Born in Cambridge, Massachusetts in 1933, Paine grew up with a deep interest in the natural world, describing himself as “utterly fascinated” with ants even as a toddler, the AP reported. After earning a bachelor’s degree from Harvard University in 1954 and a doctorate from the University of Michigan in 1961, Paine took up a faculty position in zoology at the University of Washington, where he remained...

It was while working on intertidal systems in the early ’60s that Paine observed the species interactions that would lead to the concept of keystone species—organismal lynchpins that are fundamental to an ecosystem’s function. Some species, as he explained in his seminal 1966 paper and expanded upon three years later, exert a disproportionately large influence over food webs. Removing these species—as Paine did with ochre sea stars along the shore of Makah Bay, Washington—can dramatically alter community composition, and potentially reduce biodiversity as a result.
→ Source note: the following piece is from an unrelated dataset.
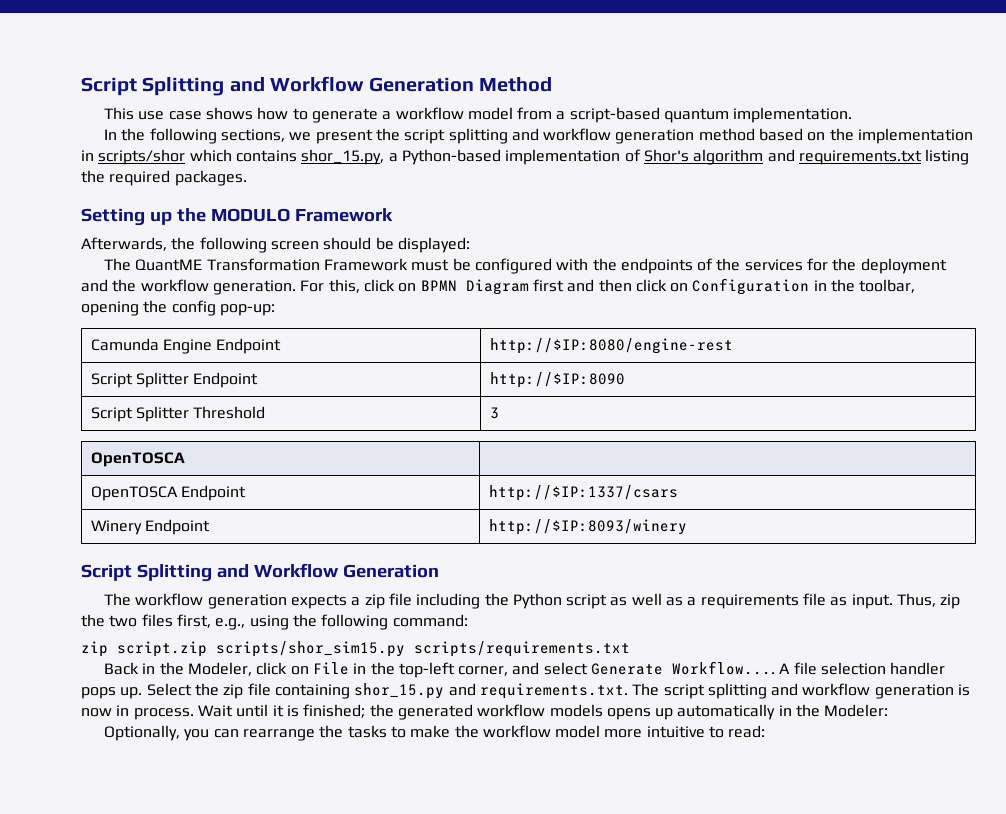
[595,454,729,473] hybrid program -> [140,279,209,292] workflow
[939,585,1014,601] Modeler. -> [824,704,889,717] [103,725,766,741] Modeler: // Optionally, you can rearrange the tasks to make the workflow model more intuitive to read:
Much of Paine’s work over the next 20 years was carried out at a long-term study site on Tatoosh Island, a place he continued to visit well into his 70s. While the site was remote for some, Paine cherished the island for its coastal life and its absence of people, describing his first visit in admiring terms in 2013: “I just sat around and gawked. The place was a wonderland of pattern. . . . I said: this is where I’m going to work.”

A member of the National Academy of Sciences since 1986, Paine received numerous awards for his contributions to ecology, including the MacArthur Award for lifetime achievement from the Ecological Society of America, and the International Cosmos prize. “Generations of students and colleagues have been touched directly and indirectly by Bob’s ideas,” wrote the University of Washington’s Jennifer Ruesink in a statement. “He leaves a lasting legacy as a keystone ecologist, whose contributions—disproportionate even to his imposing biomass—influence the diversity of ideas about how to study and interpret the complex systems of the living Earth.”

Paine is survived by three daughters and a brother.